The NYS Department of Education says, “only registered schools may issue a diploma.”
According the Regulations of the Commissioner:
“Only those public and nonpublic high schools which are registered by the Board of Regents upon recommendation of the commissioner, may issue diplomas and administer Regents examinations.”
— (Part 100.2 9ps) – Regulations of the Commissioner
We strongly disagree.
Registration is voluntary, and our schools choose not to register. The alternative is being deemed “substantially equivalent” by the local Board of the local public school district, and is usually handled by the Superintendent. The new school submits a letter of intention, a copy of the curriculum plan, a Certificate of Occupancy, a calendar showing that the students will receive approximately 180 days of instruction. The Board then makes a determination: Is the school “substantially equivalent” or not. This makes the school “legal” and then provides proof that their students are in compliance with the compulsory education law of the State of New York. Since our schools are “substantially equivalent,” the diploma given to our graduates are also “substantially equivalent.” Our schools do not give a Regents or State diploma.

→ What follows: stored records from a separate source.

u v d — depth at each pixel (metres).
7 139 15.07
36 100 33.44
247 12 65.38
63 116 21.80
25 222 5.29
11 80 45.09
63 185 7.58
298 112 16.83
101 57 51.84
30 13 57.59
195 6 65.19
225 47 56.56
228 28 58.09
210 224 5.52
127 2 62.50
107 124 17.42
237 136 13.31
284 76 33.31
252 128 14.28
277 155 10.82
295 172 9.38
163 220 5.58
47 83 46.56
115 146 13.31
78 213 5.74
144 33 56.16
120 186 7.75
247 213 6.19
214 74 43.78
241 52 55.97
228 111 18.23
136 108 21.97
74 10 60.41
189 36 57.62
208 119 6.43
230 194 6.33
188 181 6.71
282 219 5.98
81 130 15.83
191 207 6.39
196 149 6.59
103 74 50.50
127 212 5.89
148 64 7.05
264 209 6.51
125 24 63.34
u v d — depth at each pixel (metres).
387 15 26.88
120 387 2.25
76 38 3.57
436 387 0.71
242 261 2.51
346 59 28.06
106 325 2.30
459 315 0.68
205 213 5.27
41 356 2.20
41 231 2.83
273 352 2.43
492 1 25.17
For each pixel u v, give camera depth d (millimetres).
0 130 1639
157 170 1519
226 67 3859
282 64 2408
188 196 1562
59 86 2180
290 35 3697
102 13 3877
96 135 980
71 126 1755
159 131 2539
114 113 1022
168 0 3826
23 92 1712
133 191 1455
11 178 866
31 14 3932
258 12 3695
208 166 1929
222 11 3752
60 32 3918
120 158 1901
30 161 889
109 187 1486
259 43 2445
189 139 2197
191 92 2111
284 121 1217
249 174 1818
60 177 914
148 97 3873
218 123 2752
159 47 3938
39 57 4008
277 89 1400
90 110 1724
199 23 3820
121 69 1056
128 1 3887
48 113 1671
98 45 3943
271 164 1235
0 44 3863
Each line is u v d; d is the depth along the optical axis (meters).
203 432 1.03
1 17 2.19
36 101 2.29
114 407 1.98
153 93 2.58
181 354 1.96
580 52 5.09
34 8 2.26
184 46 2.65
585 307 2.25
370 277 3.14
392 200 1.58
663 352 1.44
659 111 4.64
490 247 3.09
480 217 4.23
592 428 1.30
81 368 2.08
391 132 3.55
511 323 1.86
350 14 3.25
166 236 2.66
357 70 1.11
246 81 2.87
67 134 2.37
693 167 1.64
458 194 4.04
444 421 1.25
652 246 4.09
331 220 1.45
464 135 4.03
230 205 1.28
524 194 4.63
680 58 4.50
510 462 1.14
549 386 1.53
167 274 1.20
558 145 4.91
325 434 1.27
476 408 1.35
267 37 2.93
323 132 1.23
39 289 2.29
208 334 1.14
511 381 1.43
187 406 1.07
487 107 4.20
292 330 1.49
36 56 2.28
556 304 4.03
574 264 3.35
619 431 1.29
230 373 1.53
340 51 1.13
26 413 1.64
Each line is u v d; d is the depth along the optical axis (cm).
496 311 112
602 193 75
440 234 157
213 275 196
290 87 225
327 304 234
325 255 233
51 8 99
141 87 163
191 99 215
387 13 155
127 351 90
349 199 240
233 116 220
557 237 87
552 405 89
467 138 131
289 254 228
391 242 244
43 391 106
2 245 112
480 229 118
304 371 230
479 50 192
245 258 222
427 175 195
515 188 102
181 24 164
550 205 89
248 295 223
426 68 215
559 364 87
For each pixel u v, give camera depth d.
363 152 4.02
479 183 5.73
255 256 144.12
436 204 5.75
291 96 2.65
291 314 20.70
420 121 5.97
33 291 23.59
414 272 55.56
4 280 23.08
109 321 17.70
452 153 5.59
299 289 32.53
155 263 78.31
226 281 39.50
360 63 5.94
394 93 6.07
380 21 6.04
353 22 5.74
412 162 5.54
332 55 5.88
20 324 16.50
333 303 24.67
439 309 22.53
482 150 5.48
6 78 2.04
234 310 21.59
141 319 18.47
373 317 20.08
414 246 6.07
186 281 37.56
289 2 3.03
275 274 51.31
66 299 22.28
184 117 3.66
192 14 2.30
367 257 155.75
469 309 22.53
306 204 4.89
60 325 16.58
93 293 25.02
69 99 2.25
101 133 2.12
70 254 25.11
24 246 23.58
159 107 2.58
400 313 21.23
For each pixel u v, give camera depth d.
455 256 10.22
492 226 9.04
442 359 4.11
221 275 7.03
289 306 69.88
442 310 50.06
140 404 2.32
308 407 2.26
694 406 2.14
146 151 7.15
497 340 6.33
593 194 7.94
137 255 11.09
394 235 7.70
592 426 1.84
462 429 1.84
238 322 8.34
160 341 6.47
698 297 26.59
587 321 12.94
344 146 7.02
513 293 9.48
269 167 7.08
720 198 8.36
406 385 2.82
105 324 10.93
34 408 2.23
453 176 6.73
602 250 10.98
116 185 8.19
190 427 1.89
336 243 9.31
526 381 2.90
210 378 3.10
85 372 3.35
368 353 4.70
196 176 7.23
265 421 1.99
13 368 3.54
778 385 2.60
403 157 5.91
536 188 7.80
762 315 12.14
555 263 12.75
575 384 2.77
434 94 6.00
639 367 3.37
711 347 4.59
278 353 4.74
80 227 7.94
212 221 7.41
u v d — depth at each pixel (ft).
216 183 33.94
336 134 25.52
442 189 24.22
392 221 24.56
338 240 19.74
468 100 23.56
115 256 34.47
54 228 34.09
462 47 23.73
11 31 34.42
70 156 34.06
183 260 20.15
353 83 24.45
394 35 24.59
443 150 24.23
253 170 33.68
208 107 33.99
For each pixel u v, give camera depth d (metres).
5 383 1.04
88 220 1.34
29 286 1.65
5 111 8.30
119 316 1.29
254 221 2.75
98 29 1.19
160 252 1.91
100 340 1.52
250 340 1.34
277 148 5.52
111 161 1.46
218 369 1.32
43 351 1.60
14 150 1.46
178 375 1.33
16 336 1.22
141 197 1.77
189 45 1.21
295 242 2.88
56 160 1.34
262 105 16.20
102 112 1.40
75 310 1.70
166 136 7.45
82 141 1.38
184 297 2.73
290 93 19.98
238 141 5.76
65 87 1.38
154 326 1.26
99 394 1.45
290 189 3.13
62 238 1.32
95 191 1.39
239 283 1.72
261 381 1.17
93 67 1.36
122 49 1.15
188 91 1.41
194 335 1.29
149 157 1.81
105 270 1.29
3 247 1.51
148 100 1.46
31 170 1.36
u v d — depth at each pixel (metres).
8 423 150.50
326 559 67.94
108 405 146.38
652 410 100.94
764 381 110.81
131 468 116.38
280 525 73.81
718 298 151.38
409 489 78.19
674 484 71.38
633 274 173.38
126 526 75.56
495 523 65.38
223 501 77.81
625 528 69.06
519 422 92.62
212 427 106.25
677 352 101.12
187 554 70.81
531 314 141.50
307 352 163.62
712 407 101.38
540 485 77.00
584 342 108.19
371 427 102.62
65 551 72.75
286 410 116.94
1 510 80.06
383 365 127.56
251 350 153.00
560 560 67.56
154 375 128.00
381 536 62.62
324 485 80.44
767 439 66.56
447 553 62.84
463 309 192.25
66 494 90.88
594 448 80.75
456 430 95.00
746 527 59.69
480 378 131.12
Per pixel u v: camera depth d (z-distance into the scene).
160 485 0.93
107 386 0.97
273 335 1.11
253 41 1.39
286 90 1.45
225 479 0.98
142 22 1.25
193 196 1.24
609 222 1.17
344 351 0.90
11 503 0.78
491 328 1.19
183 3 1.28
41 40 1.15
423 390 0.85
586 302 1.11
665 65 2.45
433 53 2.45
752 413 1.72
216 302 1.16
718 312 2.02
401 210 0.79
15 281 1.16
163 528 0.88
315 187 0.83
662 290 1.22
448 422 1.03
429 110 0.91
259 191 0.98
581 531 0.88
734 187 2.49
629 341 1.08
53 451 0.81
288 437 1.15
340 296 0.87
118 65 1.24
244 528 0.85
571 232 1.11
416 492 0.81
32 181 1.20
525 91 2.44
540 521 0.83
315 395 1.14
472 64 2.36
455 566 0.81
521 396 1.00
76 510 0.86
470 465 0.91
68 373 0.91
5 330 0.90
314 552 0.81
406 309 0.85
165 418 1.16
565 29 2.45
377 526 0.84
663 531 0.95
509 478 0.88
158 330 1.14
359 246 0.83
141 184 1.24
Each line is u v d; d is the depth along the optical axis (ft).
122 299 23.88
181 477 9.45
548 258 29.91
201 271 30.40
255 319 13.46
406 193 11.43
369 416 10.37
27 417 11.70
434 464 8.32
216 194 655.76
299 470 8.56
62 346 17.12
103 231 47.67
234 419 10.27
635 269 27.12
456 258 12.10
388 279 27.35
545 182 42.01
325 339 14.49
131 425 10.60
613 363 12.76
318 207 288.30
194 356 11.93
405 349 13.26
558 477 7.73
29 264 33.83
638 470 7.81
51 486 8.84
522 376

Since last year, we have received a number of calls from member schools having a problem with community colleges in New York. The registrar or financial aid person questioned whether a school was “accredited” by the State of New York. As you know, the State of New York does not “accredit” any school, private or public. Usually this misunderstanding can be cleared up through telephone calls or letters from our office.
Most of these misunderstandings have to do with Federal Student and the new guidelines issued by the Federal Department of Education. According to the Federal Student Aid website the new requirements are:
“If you enroll in higher education for the first time on or after July 1, 2012, in order to be eligible for federal student aid, you must have either a high school diploma or a recognized equivalent (such as a General Educational Development certificate (GED) or a homeschool education).”
Furthermore New York State Education Law section 661(4)(c) specifies that to be eligible for State student financial aid, a student “must have a certificate of graduation from a school providing secondary education; or the recognized equivalent of such certificate; or have achieved a passing score, as determined by the United States secretary of education, on a federally approved examination which demonstrates that the student can benefit from the education being offered.”
Both the FSA Guidelines and NYS Law specially refer to “a diploma (or certificate of graduation) or a recognized equivalent. Our college-bound seniors take either the SAT or ACT which are both recognized by the U.S. Secretary of Education. We therefore believe that there is no reason to deny these students entrance to college, or federal funds.